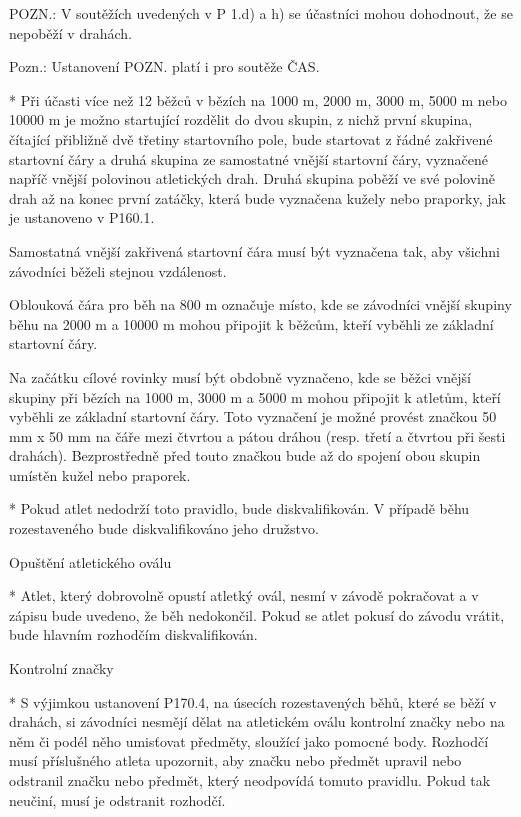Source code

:   POZN.:  V soutěžích uvedených v P 1.d) a h) se účastníci mohou dohodnout, že se nepoběží v drahách.

  Pozn.: Ustanovení POZN.  platí i pro soutěže ČAS.

  * Při účasti více než 12 běžců v bězích na 1000 m, 2000 m, 3000 m, 5000 m nebo 10000 m je možno startující rozdělit do dvou skupin, z nichž první skupina, čítající přibližně dvě třetiny startovního pole, bude startovat z řádné zakřivené startovní čáry a druhá skupina ze samostatné vnější startovní čáry, vyznačené napříč vnější polovinou atletických drah. Druhá skupina poběží ve své polovině drah až na konec první zatáčky, která bude vyznačena kužely nebo praporky, jak je ustanoveno v P160.1.

  Samostatná vnější zakřivená startovní čára musí být vyznačena tak, aby všichni závodníci běželi stejnou vzdálenost.

  Oblouková čára pro běh na 800 m označuje místo, kde se závodníci vnější skupiny běhu na 2000 m a 10000 m mohou připojit k běžcům, kteří vyběhli ze základní startovní čáry.

  Na začátku cílové rovinky musí být obdobně vyznačeno, kde se běžci vnější skupiny při bězích na 1000 m, 3000 m a 5000 m mohou připojit k atletům, kteří vyběhli ze základní startovní čáry. Toto vyznačení je možné provést značkou 50 mm x 50 mm na čáře mezi čtvrtou a pátou dráhou (resp. třetí a čtvrtou při šesti drahách). Bezprostředně před touto značkou bude až do spojení obou skupin umístěn kužel nebo praporek.

  * Pokud atlet nedodrží toto pravidlo, bude diskvalifikován. V případě běhu rozestaveného bude diskvalifikováno jeho družstvo.
  \enditems

Opuštění atletického oválu

* Atlet, který dobrovolně opustí atletký ovál, nesmí v závodě pokračovat a v zápisu bude uvedeno, že běh nedokončil. Pokud se atlet pokusí do závodu vrátit, bude hlavním rozhodčím diskvalifikován.

Kontrolní značky

* S výjimkou ustanovení P170.4, na úsecích rozestavených běhů, které se běží v drahách, si závodníci nesmějí dělat na atletickém oválu kontrolní značky nebo na něm či podél něho umisťovat předměty, sloužící jako pomocné body. Rozhodčí musí příslušného atleta upozornit, aby značku nebo předmět upravil nebo odstranil značku nebo předmět, který neodpovídá tomuto pravidlu. Pokud tak neučiní, musí je odstranit rozhodčí.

_Work to be completed_. Each line of the material that contains the string "čára" has to be copied out.

_Solved problem_.
  Samostatná vnější zakřivená startovní čára musí být vyznačena tak, aby všichni závodníci běželi stejnou vzdálenost.
  Oblouková čára pro běh na 800 m označuje místo, kde se závodníci vnější skupiny běhu na 2000 m a 10000 m mohou připojit k běžcům, kteří vyběhli ze základní startovní čáry.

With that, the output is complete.